Tuesday, March 30, 2010

The Ballad of Sallie Mae - A cautionary tale of public subsidy and arbitrary politics

The Ballad of Sallie Mae. WSJ Editorial
A cautionary tale of public subsidy and arbitrary politics.The Wall Street Journal, page A18, Mar 30, 2010

President Obama today signs his nationalization of the college student loan market, which will put the Department of Education directly in charge of doling out cash to students and colleges. It's one more plank in the cradle-to-grave entitlement state, but this landmark is also a good moment to recount the rise and fall of Sallie Mae. It's a cautionary tale for our times about public subsidy, arbitrary politics and doing business with the government.

The story begins in another progressive heyday, 1965, when the federal government launched a program to make college "affordable" by offering a taxpayer guarantee on student loans. College has if anything become even less affordable since, as the subsidies have merely driven up the prices that colleges charge.

So in 1972, with affordability still an issue, Congress created a new government-sponsored enterprise, the Student Loan Marketing Association, or Sallie Mae. Like Fannie Mae and Freddie Mac in housing, Sallie was born with a federal charter and an implied taxpayer backstop to provide a secondary market for student loans. Sallie would go public in 1983 and, also like Fan and Fred, mint money for shareholders by enjoying a lower cost of funds than fully private lenders.

[Stock price of Sallie Mae January 2000 - March 2010 http://sg.wsj.net/public/resources/images/ED-AL245_1salli_NS_20100329194502.gif]

This free lunch gradually became a source of political concern and an inviting target under federal accounting. In 1993 President Bill Clinton claimed in his first budget that the government could save billions by cutting out the private firms and lending directly to students. But even a liberal Congress had concerns about this "single-payer" model.

That year the White House and Congress compromised and created a "public option." The government's new Direct Lending program would compete with private loan originators. Sallie would still be able to provide a secondary market for the loans made by private firms, but new fees in the law took away much of Sallie's cost-of-funds advantage.

The Clinton Administration continued to push for the end of Sallie's federal charter. But in contrast to Margaret Thatcher's campaign to convert U.K. state-owned monopolies into private competitive companies, the Clinton team wanted to turn most of the market over to its new state-owned program at the Department of Education.

A 1996 law set a 2008 deadline to make Sallie fully private. The company moved aggressively into the loan origination market and went private a few years early, in 2004. For a time, business was very good, and the leader in the student-loan market saw its stock approach $60 a share as recently as 2007.

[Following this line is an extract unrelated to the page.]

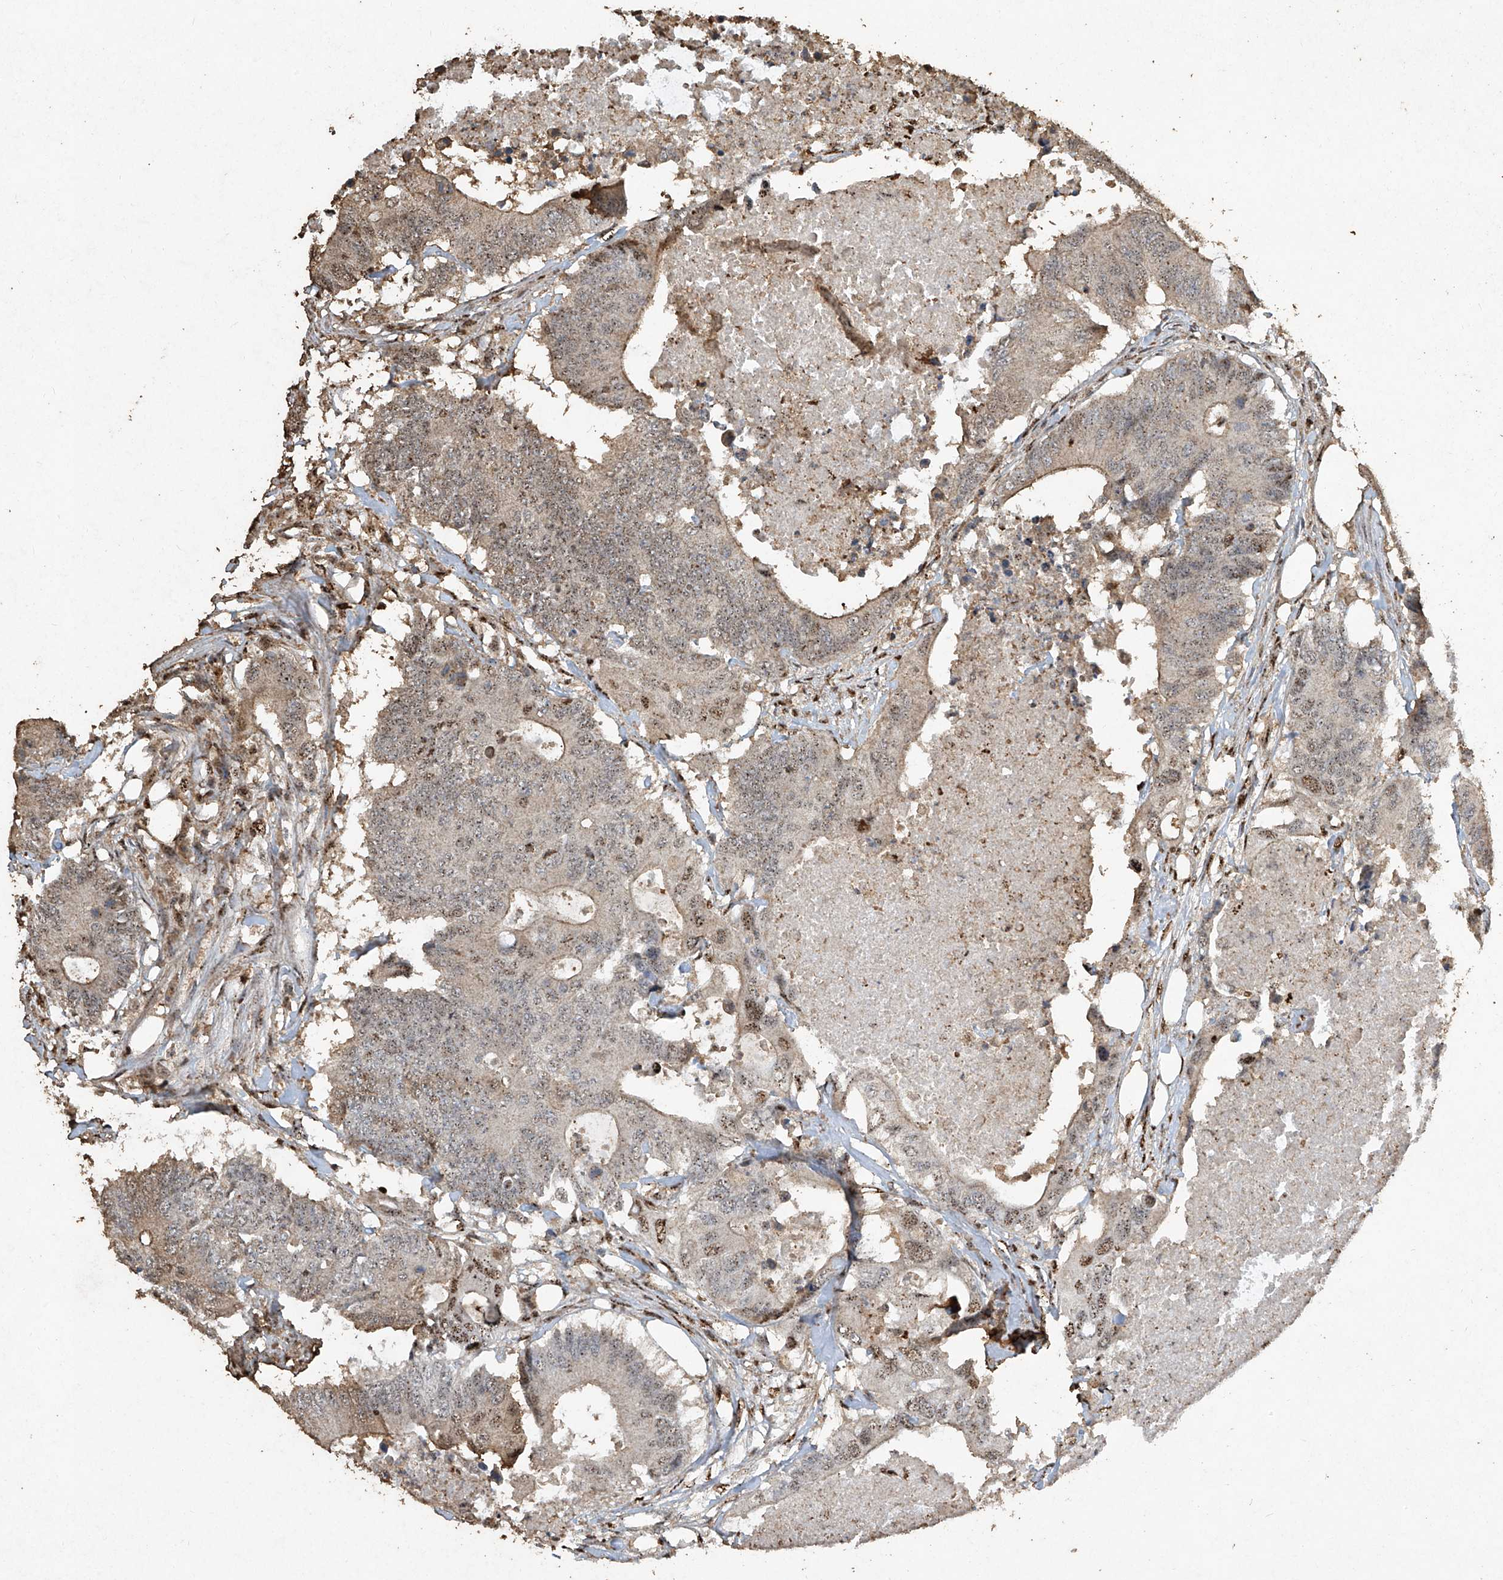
{"staining": {"intensity": "moderate", "quantity": "<25%", "location": "nuclear"}, "tissue": "colorectal cancer", "cell_type": "Tumor cells", "image_type": "cancer", "snomed": [{"axis": "morphology", "description": "Adenocarcinoma, NOS"}, {"axis": "topography", "description": "Colon"}], "caption": "Moderate nuclear protein staining is appreciated in about <25% of tumor cells in colorectal cancer (adenocarcinoma).", "gene": "ERBB3", "patient": {"sex": "male", "age": 71}}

However, liberals were perennially disappointed that the "public option" at the Department of Education, plagued by customer-service failures, had failed to win most of this business. So when Democrats took control of Congress in 2007, they also seized greater control of education financing. First they reduced the return on originating government loans, then they increased regulation of private loans, and this year they pressed their outright ban on private origination of federal loans. Today a Sallie share costs $12.67. Sallie's shares fell with the financial panic, but thanks to the Congressional squeeze they haven't rebounded like those of the big banks.

We have no special brief for Sallie or its shareholders, who presumably understood the political risks they were running. Democrats have also been shrewd in pitching their takeover as an end to public subsidy, though there will be no such thing. The reality going forward is likely to be even more subsidies, more taxpayer risk and higher tuition prices.

George Miller in the House and Tom Harkin in the Senate are on a march to all-government financing, and that includes enacting new rules in recent years to discourage even private student loans with no taxpayer risk. Sallie had a booming business in fully private loans, but expansions of the federal Stafford and PLUS programs helped drive the volume of Sallie's private business down 50% last year. The PLUS expansion was enacted in 2006, proving that Republicans have also helped to build the subsidy machine.

This week's legislation is also a way to lever up spending on federal college grants. That's because Congress is pouring the putative savings from punishing Sallie and other private companies into more Pell grants. The savings are illusory, based on government accounting rules that ignore the likelihood of higher future loan losses, but the spending will be all too real for taxpayers.

We should note that not even the Congressional Budget Office believes that CBO's analysis is correct. In an only-in-Washington farce, CBO director Douglas Elmendorf has to his credit written a series of letters explaining in detail why his official estimates are wrong, which of course Congress ignores.

Following today's signing ceremony, Sallie says it will have to fire 2,500 of its 8,600 employees, though perhaps they can look for jobs at the Department of Education. Sallie's saga is almost certainly the future of health-care insurers as liberals attempt to resurrect their "public option" once insurance premiums inevitably rise.

As for the cost of college, expect it to become even less affordable as the subsidies keep flowing. The main achievements of this new legislation will be to give more power to government, and to transfer more of the costs and risks of college financing to taxpayers. There's no such thing as a free entitlement state.